There are signs that in the midst of their grief the American people are thinking and holding on to their autonomy from the state. On vigils in New York while some are calling for revenge others are singing "give peace a chance."

These protesters-in-mourning are questioning a rigid world view that can only re-enact the past with ever more elaborate military technology. The US Administration's response to an extreme injustice is a dogmatic self-righteousness and a resort to the scenarios of past victories -- most notably the Gulf War. Its trauma is producing a reinforcement of the old reactions. The Americans begging for peace and justice are wanting the trauma to produce new directions, to end the US role of policeman of the world, to get their governments to join with others for instance to build the United Nation and to sign up for the International Court of Human Justice.

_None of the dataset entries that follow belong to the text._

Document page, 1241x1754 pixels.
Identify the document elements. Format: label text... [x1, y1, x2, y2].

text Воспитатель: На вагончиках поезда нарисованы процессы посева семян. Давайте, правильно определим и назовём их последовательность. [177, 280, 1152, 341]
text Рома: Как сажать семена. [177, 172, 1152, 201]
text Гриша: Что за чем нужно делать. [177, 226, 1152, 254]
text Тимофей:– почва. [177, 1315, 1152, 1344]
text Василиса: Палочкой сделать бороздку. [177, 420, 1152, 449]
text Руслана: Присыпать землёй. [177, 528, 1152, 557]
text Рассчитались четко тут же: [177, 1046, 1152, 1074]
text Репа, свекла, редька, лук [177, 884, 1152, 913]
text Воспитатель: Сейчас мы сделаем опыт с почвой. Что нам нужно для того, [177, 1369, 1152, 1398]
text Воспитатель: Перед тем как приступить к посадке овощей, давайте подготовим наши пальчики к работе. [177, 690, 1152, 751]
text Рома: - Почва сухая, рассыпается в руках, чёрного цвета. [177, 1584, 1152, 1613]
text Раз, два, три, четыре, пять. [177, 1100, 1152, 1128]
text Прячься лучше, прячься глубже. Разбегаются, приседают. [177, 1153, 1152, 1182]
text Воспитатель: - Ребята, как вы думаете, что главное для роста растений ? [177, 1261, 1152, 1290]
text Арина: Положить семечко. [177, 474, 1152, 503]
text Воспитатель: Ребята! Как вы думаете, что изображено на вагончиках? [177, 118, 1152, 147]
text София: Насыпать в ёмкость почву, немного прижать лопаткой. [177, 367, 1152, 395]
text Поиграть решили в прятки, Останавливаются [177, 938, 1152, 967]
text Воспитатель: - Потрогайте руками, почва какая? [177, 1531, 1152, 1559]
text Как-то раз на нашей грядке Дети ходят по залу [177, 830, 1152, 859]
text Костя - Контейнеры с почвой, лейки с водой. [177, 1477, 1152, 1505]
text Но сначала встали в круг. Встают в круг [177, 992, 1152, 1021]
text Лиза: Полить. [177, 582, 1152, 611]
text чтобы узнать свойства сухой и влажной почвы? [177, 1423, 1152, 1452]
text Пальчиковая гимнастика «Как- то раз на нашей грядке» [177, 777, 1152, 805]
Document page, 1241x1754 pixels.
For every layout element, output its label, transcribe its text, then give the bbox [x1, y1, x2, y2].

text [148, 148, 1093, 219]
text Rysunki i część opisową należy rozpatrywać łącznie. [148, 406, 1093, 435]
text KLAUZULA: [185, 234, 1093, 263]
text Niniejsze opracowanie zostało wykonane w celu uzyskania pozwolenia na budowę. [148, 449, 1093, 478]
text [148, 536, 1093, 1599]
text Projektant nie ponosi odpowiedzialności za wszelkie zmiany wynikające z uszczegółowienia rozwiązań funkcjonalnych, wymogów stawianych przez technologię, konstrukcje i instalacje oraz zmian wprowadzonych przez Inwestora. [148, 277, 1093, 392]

The global superpower that cannot rethink and that sees itself above international law, is a threat to every one of us, Christian, Muslim or secular. People across the world are raising fundamental questions about the present world order, or disorder. At times the enormity, the very globality, of what has happened makes our own efforts seem puny. But every attempt to plant the seeds of a just and democratic society now has a new importance.

Everyone trying in their own circumstances to create such an alternative has a newly urgent duty to connect with colleagues internationally, especially in the US and the Middle East, nurses with nurses, community organisers with their equivalents, artists with artists. In effect we need to create what the direct action movement calls "affinity groups" -- friendly bases, in our locality, with fellow trade unionists, amongst kindred spirits, from which we can feel confident to open new means of people-to-people contact across national and ethnic borders. One modest example is Women in Black (WIB) which has been nominated for the Nobel Peace Prize. It is an international network of women who since the founding group in Israel in 1986 have been in the eye of every storm, from Bosnia to Palestine. There they have stood silently, or taken non-violent action, in protest as women from both sides of each ethnic divide, against war and militarism. They set us an example.